● Passage
You can add a third hurdle this year: weather impacts.

It’s been a testing growing season for Western Sugar Cooperative beet growers in the Lovell Factory District.  As beets started coming out of the ground in the September start to the sugar harvest, the area crop was clearly behind.

 

ROUGH SPRING START

“Our spring was horrendous,” said Heart Mountain beet grower Ric Rodriguez, vice president of the Western Sugar Cooperative board of directors.

Many beets were planted late in cool, wet weather.

Some had to replanted when they froze.

The summer heat never really materialized to give the crop the boost it needed.

And then there was hail.  The crop was already behind when fields were pounded in “hail alley” in mid-July.

Rodriguez said the July 14 hail hit in the East Willwood area, traveled through the center of the Willwood farmland and then roared north over the Shoshone River west of Powell to an area just past Lane 9 — pelting about 1,800 acres of beets. On July 15, another hail storm struck Emblem Bench and clipped about 500 acres of beets.  A third small storm east of Powell a week later dropped more hail.

All in all, around 2,500 acres of beets, or 15 percent of the crop, was affected by the hail.

“It was an odd weather year,” Rodriguez said. “We [Western Sugar] don’t have hail every year, but we had hail in all four of our factory areas this year — Billings and Lovell in the north and Scottsbluff, Nebraska, and Fort Morgan, Colorado in the south.”

The hailed beets are not necessarily lost, but they are set back.

“Beets are resilient,” Rodriguez said. “Sometimes they will recover. Sometimes they won’t.”

“The beets are set back because they try to repair damage to the leaves, which stops root growth,” he added. “That affects the yield and the sugar.”

 

CROP CLEARLY BEHIND

No surprise, the co-op’s July sampling showed the crop to be behind. The tests were computed to project an average yield for the Lovell district of about 25 1/2 tons to the acre for 2019. This would be a drop from the 2018 harvest numbers which registered an average of 29 tons to the acre.

But the situation pre-harvest is fluid, just like the weather. The early dig only captures 15 percent of the beets. It wraps up in the first week of October.  The regular harvest over the entire district begins on Oct. 6.

In the early dig, which started Sept. 14, growers are required to deliver 3.75 tons per contracted acre. That translates to 375 tons of beets for a 100-acre grower.

“To put things in perspective, last year we delivered 6 tons per contracted acre in the early dig. The 3.75 tons this year shows how short the crop will be. It’s all weather-related,” Rodriguez declared.

 

HOLD THE RAIN

Can the beets make a late comeback? Weather, of course, is the key.

The wet, cold pattern that accompanied the start of the early dig was not the weather growers hoped for.

Rain has posed a start-and-stop early harvest for many growers.

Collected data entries
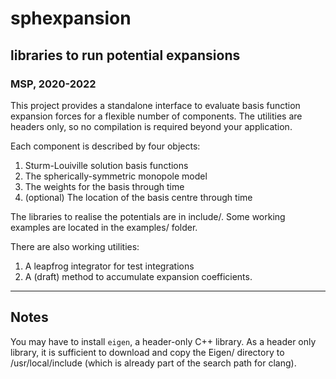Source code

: # sphexpansion
## libraries to run potential expansions
### MSP, 2020-2022

This project provides a standalone interface to evaluate basis function expansion forces for a flexible number of components.
The utilities are headers only, so no compilation is required beyond your application.

Each component is described by four objects:
1. Sturm-Louiville solution basis functions
2. The spherically-symmetric monopole model
3. The weights for the basis through time
4. (optional) The location of the basis centre through time

The libraries to realise the potentials are in include/. Some working examples are located in the examples/ folder.

There are also working utilities:
1. A leapfrog integrator for test integrations
2. A (draft) method to accumulate expansion coefficients.

------------------

## Notes

You may have to install `eigen`, a header-only C++ library. As a header only library, it is sufficient to download and copy the Eigen/ directory to /usr/local/include (which is already part of the search path for clang).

● What you need to do
(a) According to the sugar beet article, how many acres of beets in total were affected by hail?
(b) Continue the sugar beet article from the point where it ends.

● Answers for each item
(a) Around 2,500 acres, or 15 percent of the crop.

(b)
“Every time we get going, we get more rain, and muddy fields have stopped some guys. Plus, the piling grounds get too slick to pile,” Rodriguez said. “But we’ve had enough beets to keep the factory going, and the early yields have been decent.”

Most growers have been able to deliver their allotted 3.75 tons of beets in the early dig.

There has been no modification of the schedule to start the full, regular harvest on Oct. 6.

The price of sugar going into the 2019 harvest has stabilized, Rodriguez said.  He gave credit to passage of the Farm Bill last year.  Provisions in the Farm Bill rein in the import of cheap foreign sugar that has in the past depressed domestic prices.

“Prices are stable. They’re pretty good,” Rodriguez said, then quickly added that cuts both ways. “We stabilize prices, but we don’t get any high spike in prices either.”

 

FACTORIES ARE KEY

Western Sugar Cooperative has poured money into modernizing its sugar refining operations at four factory locations in the four-state region — Lovell (Wyoming), Billings (Montana), Scottsbluff (Nebraska) and Fort Morgan (Colorado).

Factories ran better as a result in 2018, but smoothing out the factory operations is an ongoing process, Rodriguez said.

Lovell had a few hiccups.  Billings had some problems.   

“And when you must slow down the factory operation, you run longer and you incur additional expense at the end of the year,” Rodriguez said.  “We’re pretty confident Lovell will run better this year.  We’ve got a good manager there. Our factories have got to run better.”

At the co-op’s Fort Morgan factory, environmental issues were behind a change from coal-fired boilers to natural gas.  Major upgrades were completed two years ago at the Scottsbluff factory, and the meshing of old and new equipment is still an ongoing challenge.

“It’s true across the industry at sugar refineries,” Rodriguez said. “There’s a shortage of experienced workers, and there’s a learning curve involved when you bring on inexperienced people.”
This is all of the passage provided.